The US Senate StableCOin Bill is on its way back to the last days of the floor debate, and the crypto industry’s lobbyists in Washington urge senators to focus on the task, even as other legislative efforts muscles for the debate.
If the bill clears these potential obstacles and passes this week, it first marks that a large piece of crypto legislation has cleared the Senate.
The Law on Guidance and Establishing National Innovation for US StableCeCons (Genius) Act is the Senate’s much-revised efforts to regulate issuers of stablecoinsde stable tokens generally based on the value of a US dollar, such as Tether’s
and Circle’s. The bill already cleared the Senate’s banking committee and a former floor priest test with greater Bipartisan support, although many democratic critics bound the efforts of concern over President Donald Trump’s personal crypto business interests.

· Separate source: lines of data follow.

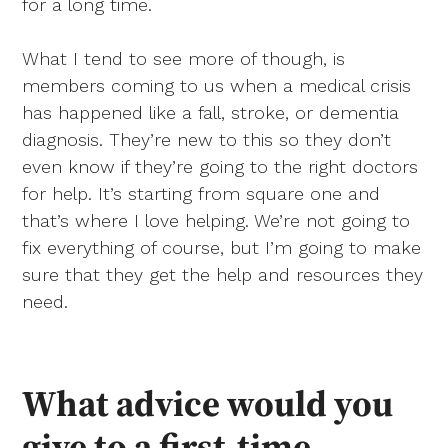
for a long time.
What I tend to see more of though, is
members coming to us when a medical crisis
has happened like a fall, stroke, or dementia
diagnosis. They’re new to this so they don’t
even know if they’re going to the right doctors
for help. It’s starting from square one and
that’s where I love helping. We’re not going to
fix everything of course, but I’m going to make
sure that they get the help and resources they
need.
What advice would you
give to a first-time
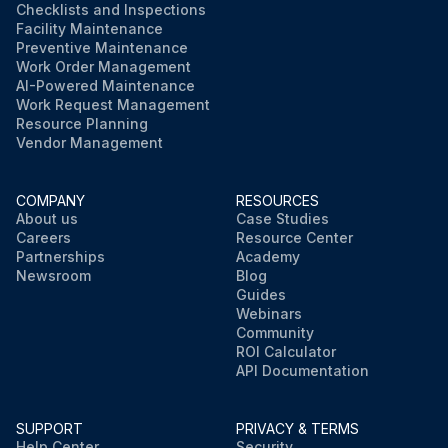
Checklists and Inspections
Facility Maintenance
Preventive Maintenance
Work Order Management
AI-Powered Maintenance
Work Request Management
Resource Planning
Vendor Management
COMPANY
RESOURCES
About us
Case Studies
Careers
Resource Center
Partnerships
Academy
Newsroom
Blog
Guides
Webinars
Community
ROI Calculator
API Documentation
SUPPORT
PRIVACY & TERMS
Help Center
Security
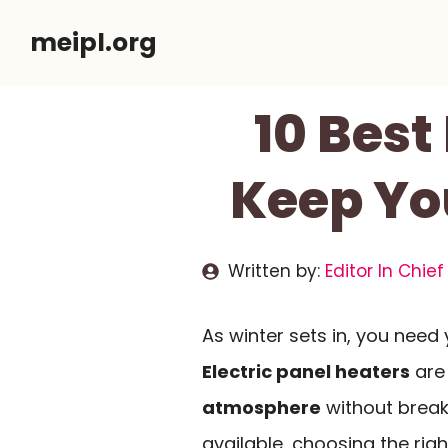
Skip
meipl.org
to
content
10 Best
Keep Yo
Written by:
Editor In Chief
As winter sets in, you need
Electric panel heaters
are 
atmosphere
without break
available, choosing the ri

“As the bill continues through the amendment process, we are calling for respectful legislators to remain engaged in its central goal: to give a targeted and comprehensive approach to stableecoin supervision,” said some of the top Washington -lobby groups in a joint statement Monday, signed by the leaders of the Blockchain Association, Crypto Council for Innovation, Defi Education Funds and Digital Digital Digital and Digital Digital Digital and Digital Digital Compber.
This marks a first political commitment from the New Blockchain Association CEO Summer Mersinger, who just left his commissioner post in Commodity Futures Trading Commission Friday.
Senate’s majority leader John Thune had said he would have thrown the final debate on the Genius Act open to changes and more than 50 of them were delivered. As is often done with legislation with momentum, legislators have locked in on the bill in the hope of letting their non -related efforts ride its coattails to victory. In this case, the senators behind the credit card competition, which aims to force more competition between card issuers, filed to add it as a change of stablecoin legislation.
Political analysts like Ian Katz at Capital Alpha Partners give the credit card initiative very low odds to be signed in the Law-10-15%, Katz said in a Monday research note. His company had a more optimistic view of the Genius law and set it on “a 60-65% chance of being allowed this year.”
While approval in this chamber of Congress represents the most difficult of all obstacles facing legislation, it would still need approval in the House of Representatives, which may have its own ideas on how to approach stableecoins.